* _Goal of the exercise_
Entries follow. Return each line that contains the word "lettered".

[Saved entries]
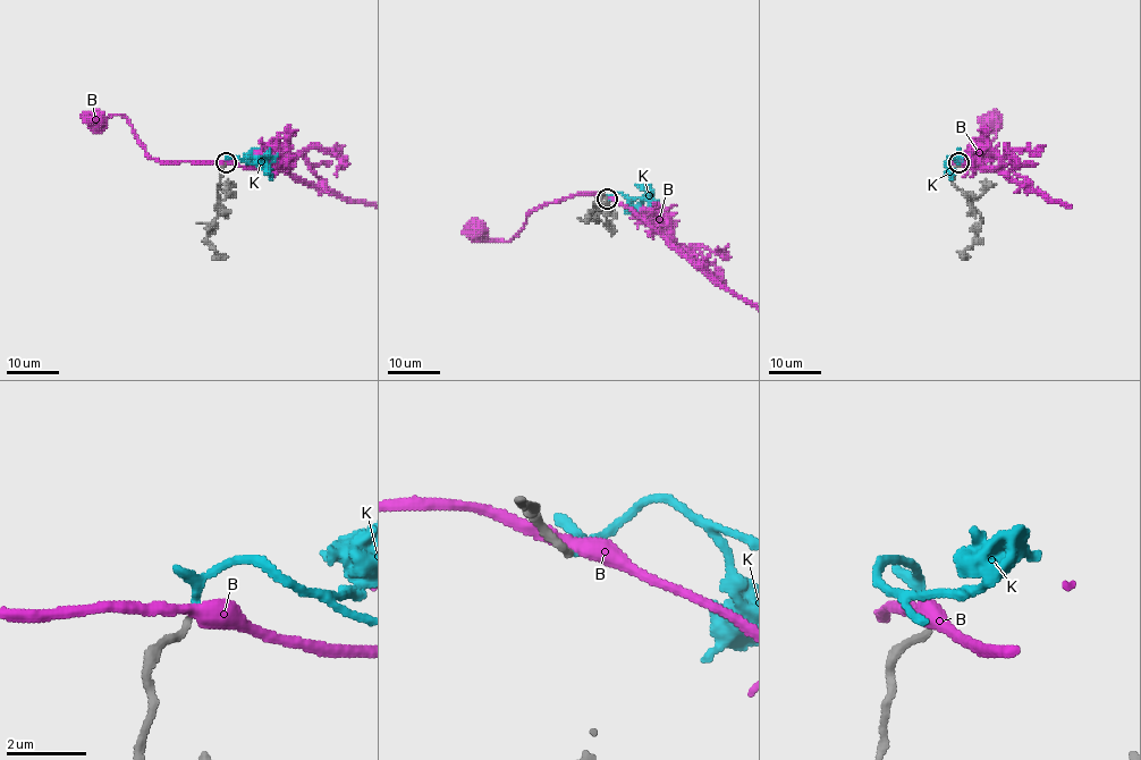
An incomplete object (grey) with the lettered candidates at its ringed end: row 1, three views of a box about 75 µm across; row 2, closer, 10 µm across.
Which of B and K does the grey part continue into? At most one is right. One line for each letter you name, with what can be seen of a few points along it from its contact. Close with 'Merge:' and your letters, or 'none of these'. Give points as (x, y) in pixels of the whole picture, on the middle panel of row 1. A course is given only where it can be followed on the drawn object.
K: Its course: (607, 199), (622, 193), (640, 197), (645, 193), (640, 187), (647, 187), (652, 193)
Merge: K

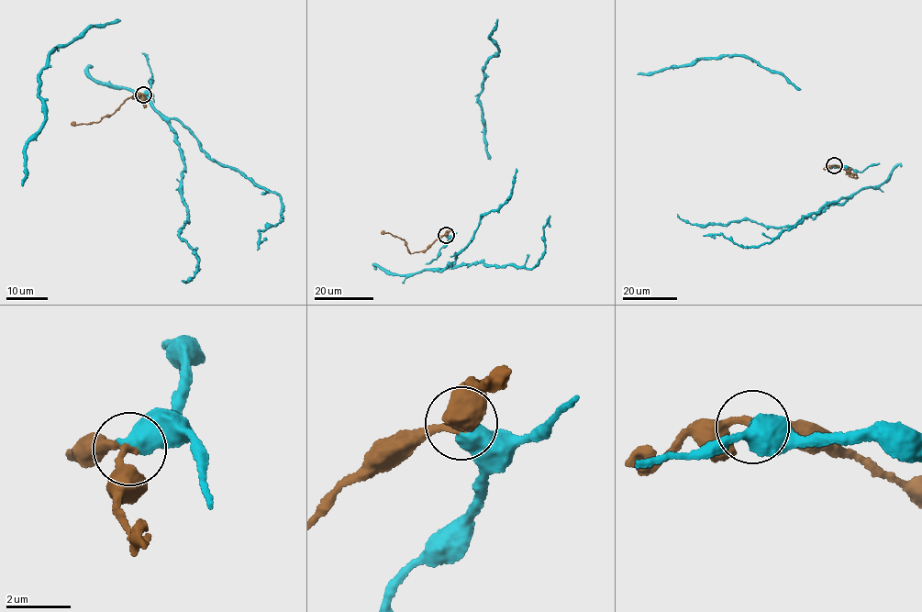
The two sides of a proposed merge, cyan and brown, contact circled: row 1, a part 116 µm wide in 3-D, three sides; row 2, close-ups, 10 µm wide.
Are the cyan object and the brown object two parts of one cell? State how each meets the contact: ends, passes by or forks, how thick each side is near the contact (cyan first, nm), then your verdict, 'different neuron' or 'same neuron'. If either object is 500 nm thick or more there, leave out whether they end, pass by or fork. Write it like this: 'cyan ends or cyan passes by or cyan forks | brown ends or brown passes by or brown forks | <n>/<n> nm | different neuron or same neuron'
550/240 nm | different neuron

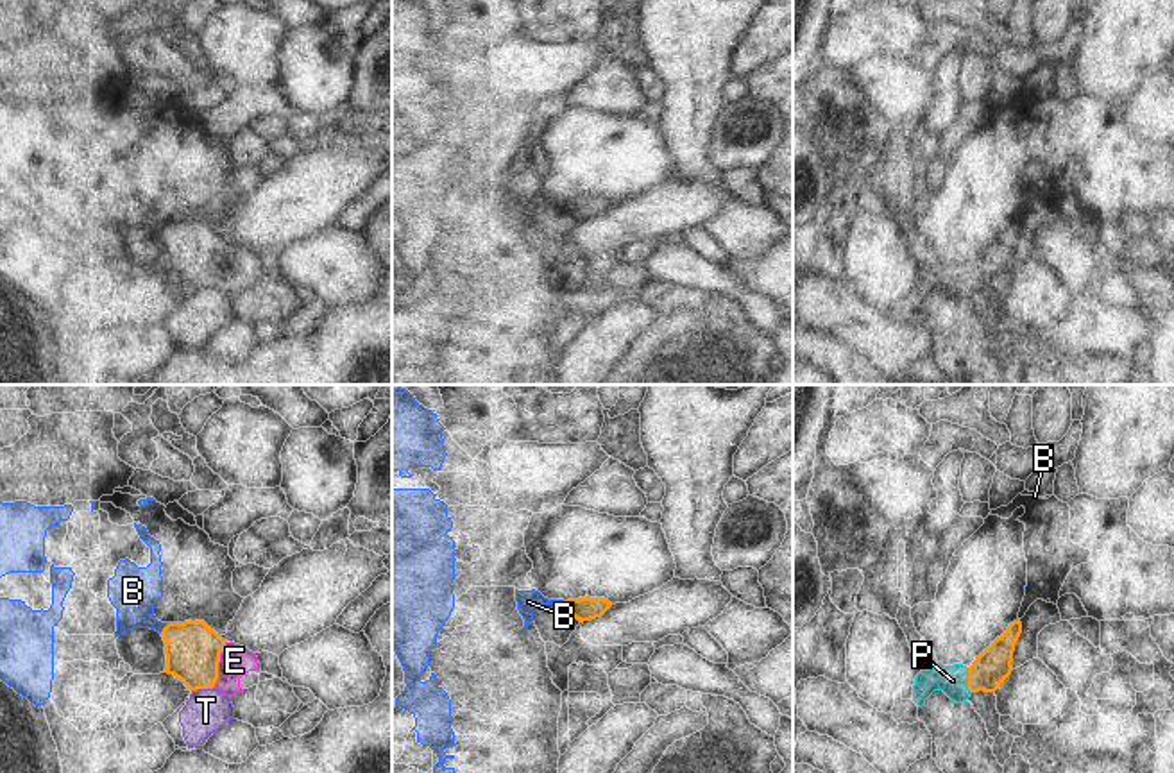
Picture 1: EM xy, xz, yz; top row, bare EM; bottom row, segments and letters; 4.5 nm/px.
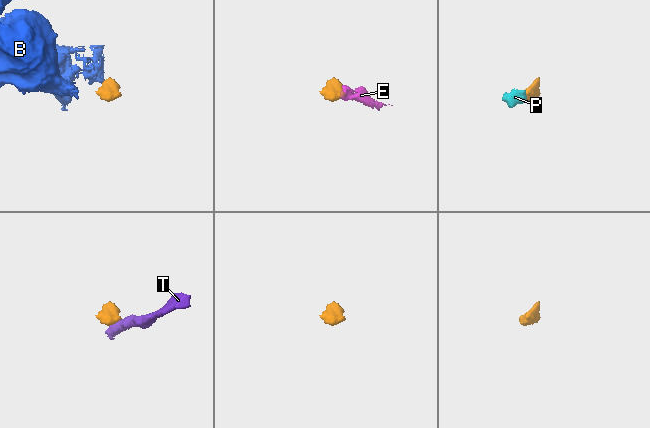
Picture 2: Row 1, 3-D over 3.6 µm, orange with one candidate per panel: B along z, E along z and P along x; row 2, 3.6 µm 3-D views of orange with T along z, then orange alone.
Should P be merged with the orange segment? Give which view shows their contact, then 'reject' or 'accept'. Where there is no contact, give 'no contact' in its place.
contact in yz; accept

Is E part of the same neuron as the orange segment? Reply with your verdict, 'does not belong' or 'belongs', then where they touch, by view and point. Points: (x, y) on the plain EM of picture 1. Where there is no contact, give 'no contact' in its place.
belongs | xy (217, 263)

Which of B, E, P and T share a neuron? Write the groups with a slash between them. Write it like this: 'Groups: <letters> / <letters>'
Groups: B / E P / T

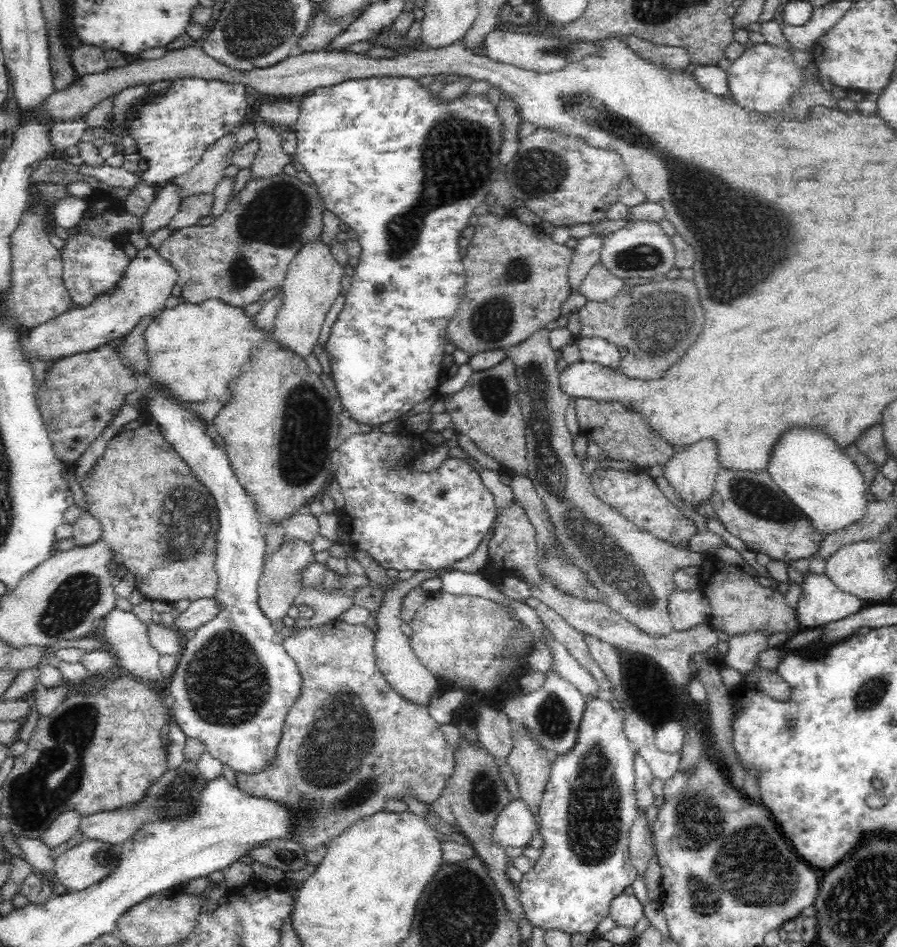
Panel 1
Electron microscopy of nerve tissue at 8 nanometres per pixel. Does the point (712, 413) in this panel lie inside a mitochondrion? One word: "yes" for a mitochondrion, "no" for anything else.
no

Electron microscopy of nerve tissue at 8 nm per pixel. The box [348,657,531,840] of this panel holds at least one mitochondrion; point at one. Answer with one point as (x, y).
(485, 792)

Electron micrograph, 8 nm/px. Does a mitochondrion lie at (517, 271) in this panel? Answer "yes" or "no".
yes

--

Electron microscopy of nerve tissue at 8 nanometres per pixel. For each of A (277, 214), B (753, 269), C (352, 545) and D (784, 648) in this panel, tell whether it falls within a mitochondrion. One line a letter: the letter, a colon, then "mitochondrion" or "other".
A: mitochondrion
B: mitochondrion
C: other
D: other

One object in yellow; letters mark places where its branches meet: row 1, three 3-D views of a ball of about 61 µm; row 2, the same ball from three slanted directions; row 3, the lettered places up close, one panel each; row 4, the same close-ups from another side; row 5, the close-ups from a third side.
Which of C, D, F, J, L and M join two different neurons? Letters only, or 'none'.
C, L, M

* _Your response_
An incomplete object (grey) with the lettered candidates at its ringed end: row 1, three views of a box about 75 µm across; row 2, closer, 10 µm across.
One object in yellow; letters mark places where its branches meet: row 1, three 3-D views of a ball of about 61 µm; row 2, the same ball from three slanted directions; row 3, the lettered places up close, one panel each; row 4, the same close-ups from another side; row 5, the close-ups from a third side.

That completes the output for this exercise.